Aim of the task:
Continue the news article below about the fuel duty cut and petrol prices, picking up right after its last sentence.

ARTICLE AD BOX
By Noor Nanji
Business reporter, BBC News
The government has raised concerns that petrol retailers are not passing on the recent cut in fuel duty, after diesel prices hit another record high.
Business Secretary Kwasi Kwarteng told petrol bosses the competition regulator is monitoring the situation.
However, petrol retailers said their costs had remained high.
The Petrol Retailers Association said margins were "often not enough to cover operating costs".
Chancellor Rishi Sunak implemented the 5p per litre cut in fuel duty in March to reduce the price of fuel for motorists.
In his letter to the industry, the Business Secretary said the public was "rightly expressing concern about the pace of the increase in prices at the forecourt".
He said people were frustrated that the fuel duty cut "does not appear to have been passed through to forecourt prices in any visible or meaningful way".
"It is also unacceptable that different locations even within the same retail chain have widely different prices," he wrote.
Mr Kwarteng said his officials recently engaged the Competition and Markets Authority about the issue, as a result of "perceived intransigence to date".
"I have been reassured that they will not hesitate to use their powers to act against petrol stations if there is evidence that they are infringing competition or consumer law," he said.
After the previous record of £1.79 in March following the Russian invasion of Ukraine, prices dipped but have risen again in recent weeks.
The RAC said petrol prices went up by nearly 3p a litre since the start of May and were £1.66 a litre on average.

Information:
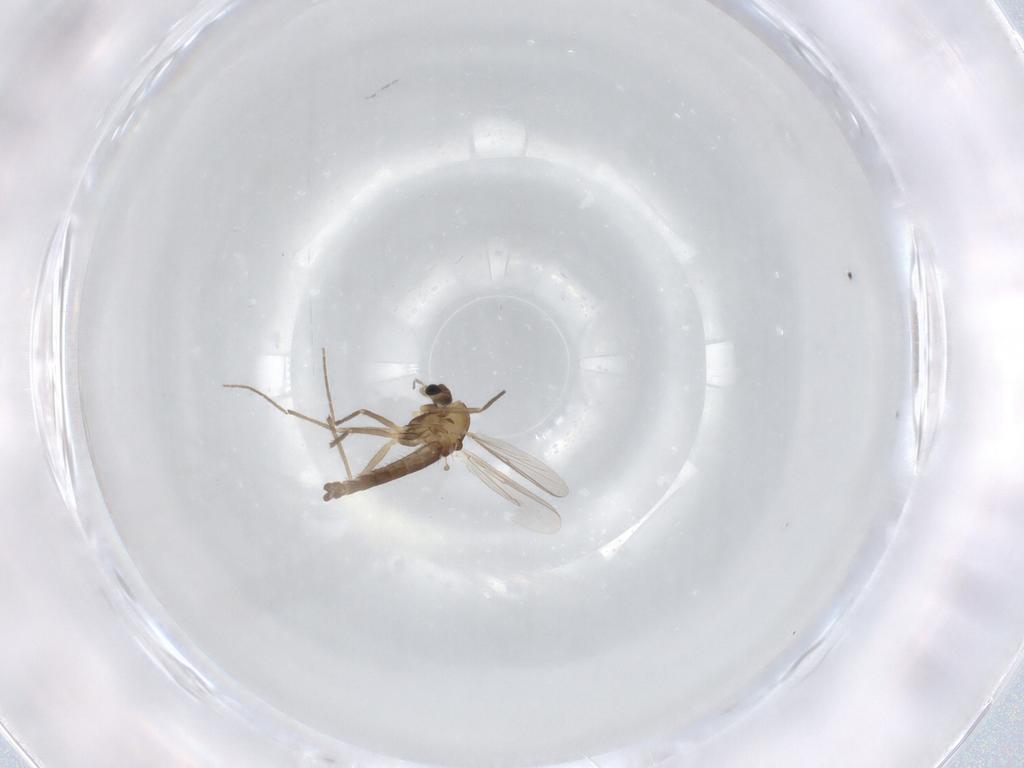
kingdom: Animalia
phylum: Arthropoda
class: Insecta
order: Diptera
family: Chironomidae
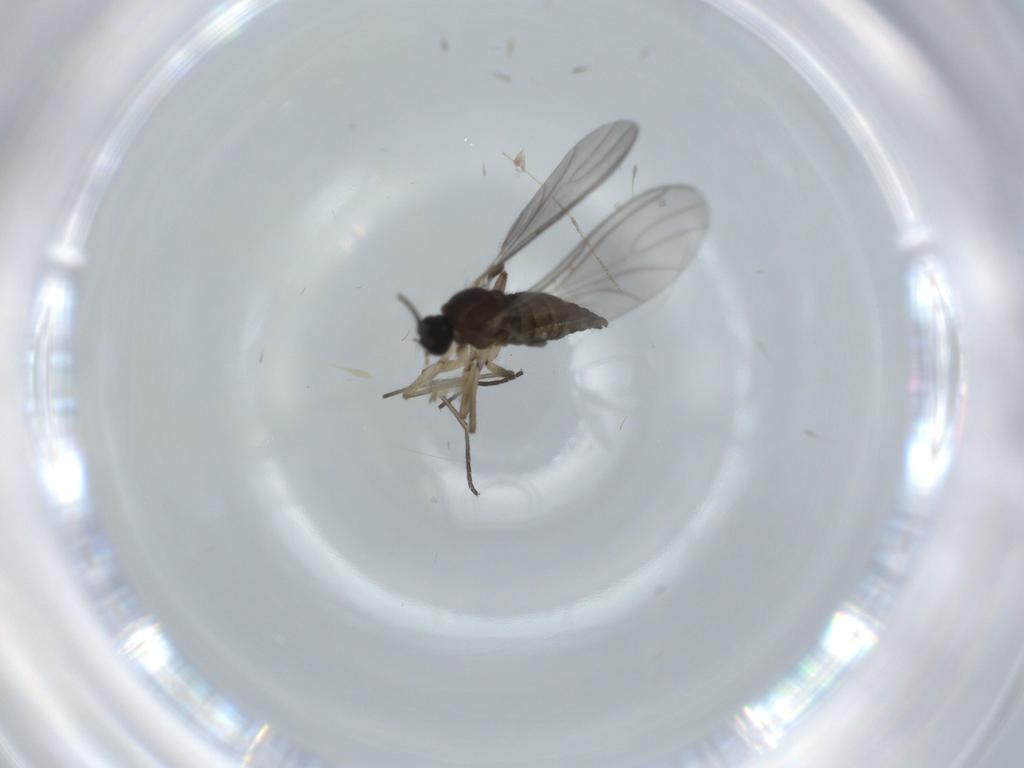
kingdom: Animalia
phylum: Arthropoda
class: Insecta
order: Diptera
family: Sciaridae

...

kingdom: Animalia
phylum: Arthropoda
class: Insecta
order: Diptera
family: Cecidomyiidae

Result of the exercise:
It said retailers are taking an average profit of 2p per litre more than before the chancellor's 5p duty cut.
But Gordon Balmer, executive director of the Petrol Retailers Association, which represents independent forecourts, said comparing pump prices against wholesale prices "only gives a partial picture".
Once "additional expenses" such as storage and delivery costs are taken into account alongside the "volatility of product prices", retailers' margins are "often not enough to cover operating costs", he said.
He added that if the government wanted to lower pump prices, it should reduce fuel duty by more than 5p.
"5p per litre did not represent a substantial enough cut to ease the burden of rising prices on motorists," he said.
"While the chancellor was announcing it, oil prices rose and effectively cancelled out the reduction. In addition to this, sales volumes of petrol and diesel are still not back to their pre-pandemic levels.
"Supermarkets and independent fuel retailers are competing vigorously with each other on the thinnest of margins."